Zvec.open_collection yields the collection and auto-flushes when the block exits:

Zvec.open_collection("/path/to/my_collection") do |col|
  results = col.query_vector("embedding", query_vec, top_k: 5)
  # ...
end
# col is flushed automatically here

Collection Options

Pass a CollectionOptions object to control how a collection is opened:

opts = Zvec::CollectionOptions.new
opts.read_only = true       # open in read-only mode
opts.enable_mmap = true     # memory-map data files
opts.max_buffer_size = 4096 # write buffer size

col = Zvec::Collection.open("/path/to/my_collection", options: opts)

Writing Documents

Insert

statuses = col.insert([doc1, doc2, doc3])
statuses.each { |s| puts s.ok? ? "OK" : s.message }

Returns an array of Status objects, one per document.

Upsert

Insert or replace existing documents by primary key:

statuses = col.upsert([doc])

Update

Update fields on existing documents:

statuses = col.update([doc])

Flushing

Writes are buffered in memory. Call flush to persist to disk:

col.flush

The block-form Zvec.open_collection flushes automatically on block exit.

Reading Documents

Fetch by Primary Key

docs = col.fetch(["pk1", "pk2", "pk3"])
docs.each do |pk, doc|
  h = doc.to_h(col.schema)
  puts "#{pk}: #{h['title']}"
end

Returns a hash mapping primary keys to Doc objects.
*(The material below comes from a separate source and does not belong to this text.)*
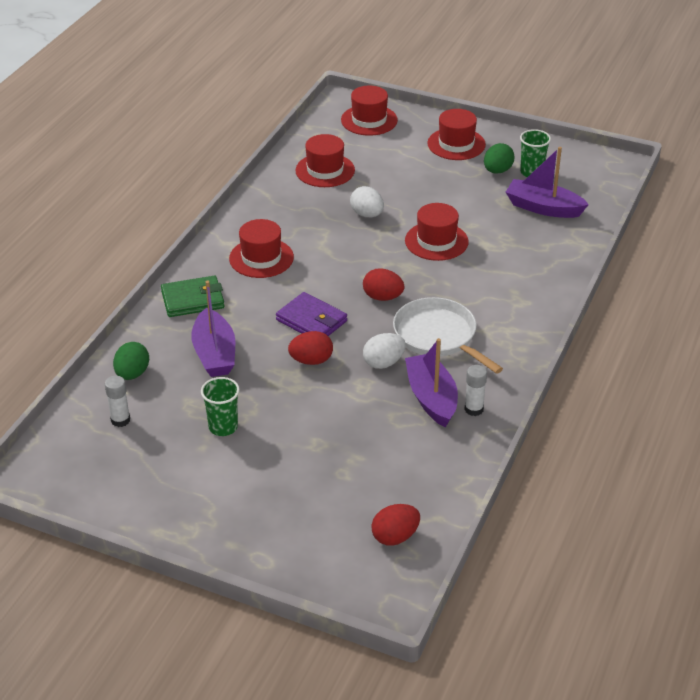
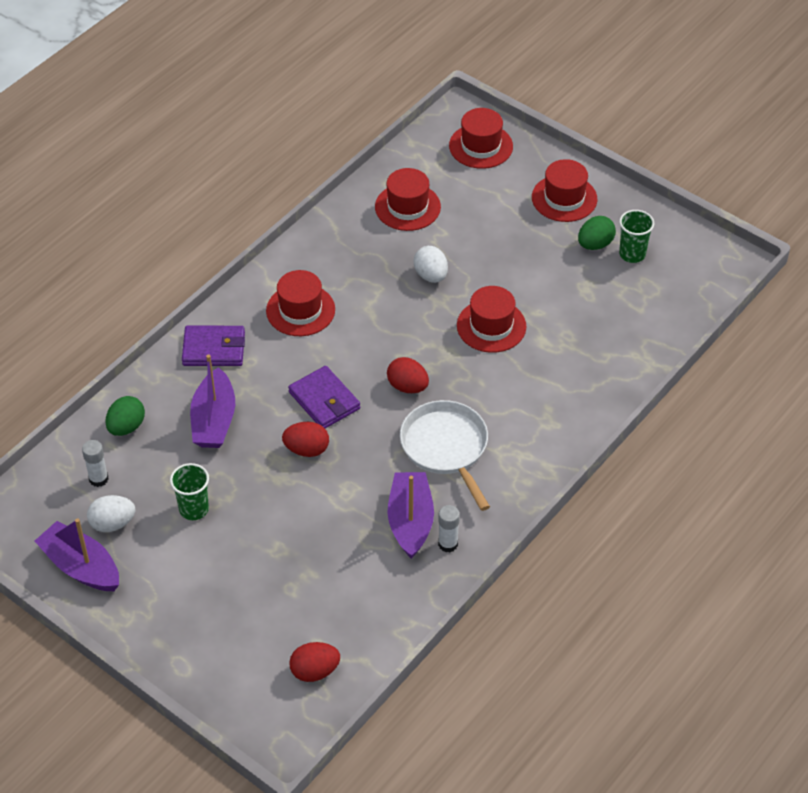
camera: 15 degrees right, 10 degrees up
(193, 300) = (214, 349): green wallet -> purple wallet
(383, 363) = (378, 468): white egg -> white egg (112, 523)
(543, 208) = (625, 305): purple boat -> purple boat (81, 567)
Missing keys are omitted.

Vector Query

See Vector Search for the full query interface.

results = col.query_vector("embedding", query_vec, top_k: 10)

Deleting Documents

Delete by Primary Key

statuses = col.delete(["pk1", "pk2"])
col.flush

Delete by Filter

col.delete_by_filter("year < 2000")
col.flush

Collection Metadata

col.path     # => "/path/to/my_collection"
col.schema   # => CollectionSchema
col.stats    # => CollectionStats
col.options  # => CollectionOptions

Collection Stats

stats = col.stats
stats.doc_count            # => 42
stats.index_completeness   # => {"embedding" => 1.0}

Schema Modification

Add a Column

new_field = Zvec::FieldSchema.create("category", Zvec::DataType::STRING)
col.add_column(new_field)

With a default expression:

col.add_column(new_field, expression: "'unknown'")

Drop a Column

col.drop_column("category")

Alter a Column

Rename a column or change its schema:

col.alter_column("old_name", rename: "new_name")

Index Management

Create an Index

Add an index to an existing column:

params = Zvec::InvertIndexParams.new
col.create_index("category", params)

Drop an Index

col.drop_index("category")

Optimize

Compact and optimize indexes:

col.optimize

Destroying a Collection

Permanently delete the collection and all its data from disk:

col.destroy!

Danger

This is irreversible. All data is deleted.